In the next week or so those who are serious about raising the challenge to Sylva should indicate their willingness to stand down for Dickson instead of waiting around for further consequences of legal frivolity. The INEC statement that has confirmed that as a result of the Supreme Court judgment it will go ahead with elections based on the candidates submitted by the parties after April 2011 should put paid to all further challenges because they are nothing short of frivolous. It is high time that judges should cease to allow themselves to be used by people whose clear objective is to weaken rather than to strengthen the electorate process as an expression of the will of the populace. In this way they will help to overcome the tragedy of errors that the comedy in Bayelsa had become before the Supreme Court stepped in.

Sanusi's Sharp And Revelatory Al-Jazeera Outing
A little over a week ago we witnessed an interesting, not to say surprising, performance by Nigeria's Central Bank Governor, Sanusi Lamido Sanusi on one of the most sought after international media outlets. He was given the opportunity to discuss his nation's affairs with the TV guru David Frost on his Al-Jazeera slot known as Frost Over The World. Mr. Frost introduced the Nigerian technocrat in fulgent and almost laudatory or flattering terms. He described him as being extremely knowledgeable about the country's economic potential and very outspoken. When the questioning started it was immediately obvious that Frost himself had done some quick reading on the contemporary situation in Nigeria but that Sanusi's concerns went far beyond the purview of his hosts' assessment of his knowledge. The conversation focused on the most recent terrorist outrage, which had taken place in Kano, Sanusi's hometown, as well as on the background to recent labour unrest and its causes and consequences.

The Central Bank Governor was clearly distressed over the terrorist outrage but his views on the matter were dispassionate and analytical. He asserted that while it could be argued that poverty and mis-education formed the basis for the emergence of the syndrome government had also created circumstances that had encouraged miscreants to politicise their misconduct. According to Dr. Sanusi the apparent willingness of the authorities to appease terrorist activity in some parts of the country may have encouraged insurgent activity in other parts of the nation. He also asserted that the penchant for regional appeasement in the race for national leadership that has been encouraged by the present democratic dispensation was undermining national unity from within.

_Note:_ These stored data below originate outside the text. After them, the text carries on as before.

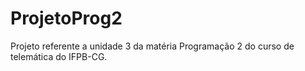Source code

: # ProjetoProg2
Projeto referente a unidade 3 da matéria Programação 2 do curso de telemática do IFPB-CG.
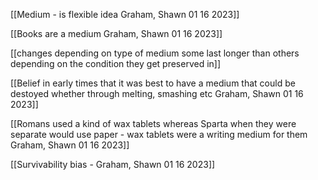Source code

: 

[[Medium - is flexible idea Graham, Shawn 01 16 2023]]

[[Books are a medium Graham, Shawn 01 16 2023]]

[[changes depending on type of medium some last longer than others depending on the condition they get preserved in]]

[[Belief in early times that it was best to have a medium that could be destoyed whether through melting, smashing etc Graham, Shawn 01 16 2023]]

[[Romans used a kind of wax tablets whereas Sparta when they were separate would use paper - wax tablets were a writing medium for them Graham, Shawn 01 16 2023]]

[[Survivability bias - Graham, Shawn 01 16 2023]]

To say the least these were remarkably independent views to be expressed by a senior official of government on an international media outlet. They indicated that Dr. Sanusi is neither afraid to hold stridently independent views and express them regardless of whether they match government rhetoric or not, but that he is also very articulate in expressing such views. In discussing the issue of government's removal of the fuel subsidy and the consequential breakdown of trust between the citizens and their leaders he was even more outspoken. He asserted that it was inaccurate to describe the Nigerian policy as a subsidy.

Strictly speaking, he said, Nigeria's government had pegged the price of fuel for domestic consumption at a price that had to be maintained regardless of what obtained in the international market. In order to sustain that pegged price government guaranteed its importers that it would make up the shortfall in cost whenever it occurred and since the international price of crude oil had fluctuated wildly going from about $50.00 to over $120.00 per barrel the cost of refined products had also fluctuated and this had rendered government's guarantee both unrealistic and unsustainable.

His argument was simply that there had to be a strategic reform of this policy sooner rather than later but he also believed that Government must be able to ease the burdens of cost that the average consumer was likely to bear as this reform is put in place. Again it sounded as if Dr. Sanusi was being critical of the very government of which he was a part, but everything that he said made absolute sense. It was a sharp and revelatory performance coming from a senior government bureaucrat and it is to be hoped that the advice given to the authorities by him reflects these qualities.